20 – 30 min · Three-Month Run (Step 5)
Students navigate three months of randomized life events — car repairs, bonuses, unexpected costs. After each month, check: "Did anyone get a bad event? How did it affect your budget? Did you have savings to absorb it?" The stress indicator is a useful anchor for discussion.
30 – 40 min · Results & Debrief (Steps 6–7)
Have 2–3 students share their Budget Stability Score and what caused it. Ask: "Who finished with savings? Who went negative? What was the difference?" Use the reflection questions to connect simulation outcomes to real-world financial habits. The exit ticket gives you written evidence of learning.
Key Discussion Points
Housing is the single biggest lever
The difference between living at home ($350/mo rent contribution) and living alone ($1,350/mo) is $1,000 per month — $12,000 per year. Students who choose "Living Alone" at lower incomes often find they have almost nothing left for flexible spending. This single choice drives more financial stress than any other in the simulation.

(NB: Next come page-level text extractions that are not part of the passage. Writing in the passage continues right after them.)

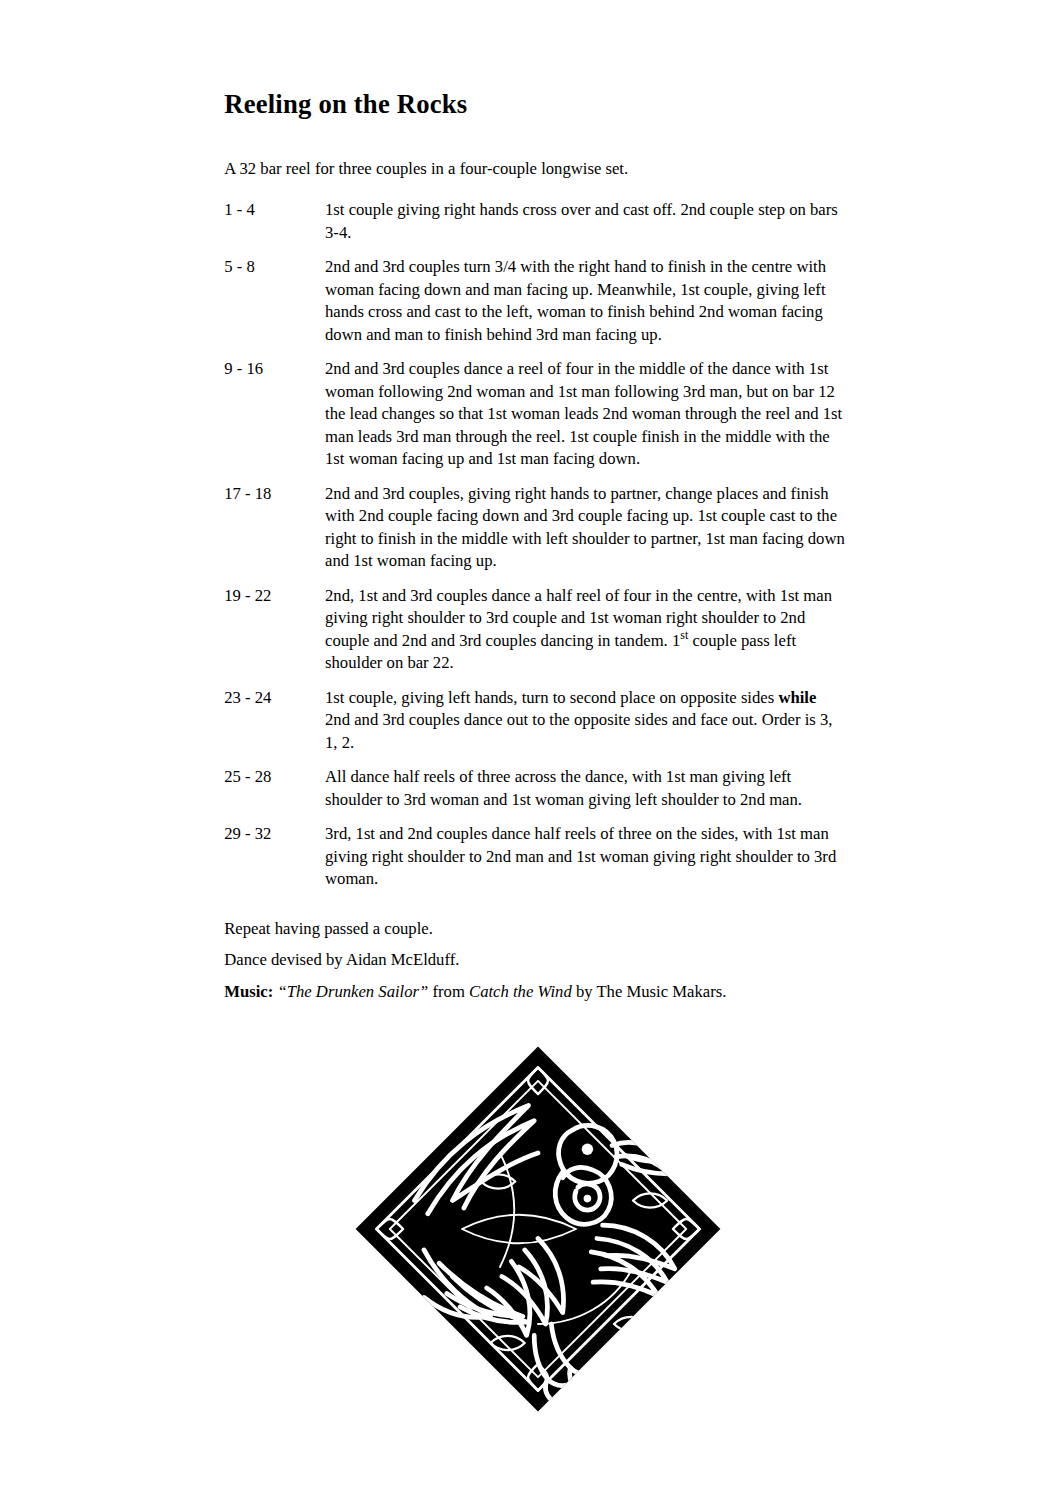Reeling on the Rocks
A 32 bar reel for three couples in a four-couple longwise set.
| 1 - 4 | 1st couple giving right hands cross over and cast off. 2nd couple step on bars 3-4. |
| 5 - 8 | 2nd and 3rd couples turn 3/4 with the right hand to finish in the centre with woman facing down and man facing up. Meanwhile, 1st couple, giving left hands cross and cast to the left, woman to finish behind 2nd woman facing down and man to finish behind 3rd man facing up. |
| 9 - 16 | 2nd and 3rd couples dance a reel of four in the middle of the dance with 1st woman following 2nd woman and 1st man following 3rd man, but on bar 12 the lead changes so that 1st woman leads 2nd woman through the reel and 1st man leads 3rd man through the reel. 1st couple finish in the middle with the 1st woman facing up and 1st man facing down. |
| 17 - 18 | 2nd and 3rd couples, giving right hands to partner, change places and finish with 2nd couple facing down and 3rd couple facing up. 1st couple cast to the right to finish in the middle with left shoulder to partner, 1st man facing down and 1st woman facing up. |
| 19 - 22 | 2nd, 1st and 3rd couples dance a half reel of four in the centre, with 1st man giving right shoulder to 3rd couple and 1st woman right shoulder to 2nd couple and 2nd and 3rd couples dancing in tandem. 1 st couple pass left shoulder on bar 22. |
| 23 - 24 | 1st couple, giving left hands, turn to second place on opposite sides while 2nd and 3rd couples dance out to the opposite sides and face out. Order is 3, 1, 2. |
| 25 - 28 | All dance half reels of three across the dance, with 1st man giving left shoulder to 3rd woman and 1st woman giving left shoulder to 2nd man. |
| 29 - 32 | 3rd, 1st and 2nd couples dance half reels of three on the sides, with 1st man giving right shoulder to 2nd man and 1st woman giving right shoulder to 3rd woman. |
Repeat having passed a couple.
Dance devised by Aidan McElduff.
Music: “The Drunken Sailor” from Catch the Wind by The Music Makars.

Lifestyle creep is invisible until it isn't
Students often max out eating out, entertainment, and shopping without noticing how the meter drops. The budget meter is calibrated to create this moment of surprise intentionally. When it turns orange or red, ask: "What would you cut first? What would you not cut no matter what?" That reveals values, not just finances.
Emergency funds are the lesson inside the lesson
The three life events exist to illustrate one thing: a single unexpected expense can undo months of careful budgeting. Students who saved aggressively absorb them. Students who spent everything feel the full impact. The simulation doesn't moralize — it just shows. Let the stress indicator do the teaching.
The Customize & Share tool
Use the ⚙️ Customize & Share button in the teacher dashboard above to edit income options, rent costs, flex categories, and life events to match your local economy or curriculum. Generate a student link and paste it into your LMS — students open it pre-configured, no setup needed.
Common Misconceptions to Address
"I'll figure out budgeting when I'm older""A good income means I won't have to budget""Saving is what's left after spending""Eating out isn't that expensive""Subscriptions are basically free""Small consistent savings add up""Housing choice is a financial decision first"
For each misconception, ask students to predict the outcome in the simulation before revealing what actually happens. The gap between prediction and reality is where the real learning lives.
Standards Alignment
Addresses NBEA, NSPFE, and state personal finance standards in: income and money management, spending and credit, saving and investing, and financial planning. Connects to math standards on percentages, proportional reasoning, and data interpretation. Suitable for personal finance, economics, business, and life skills courses.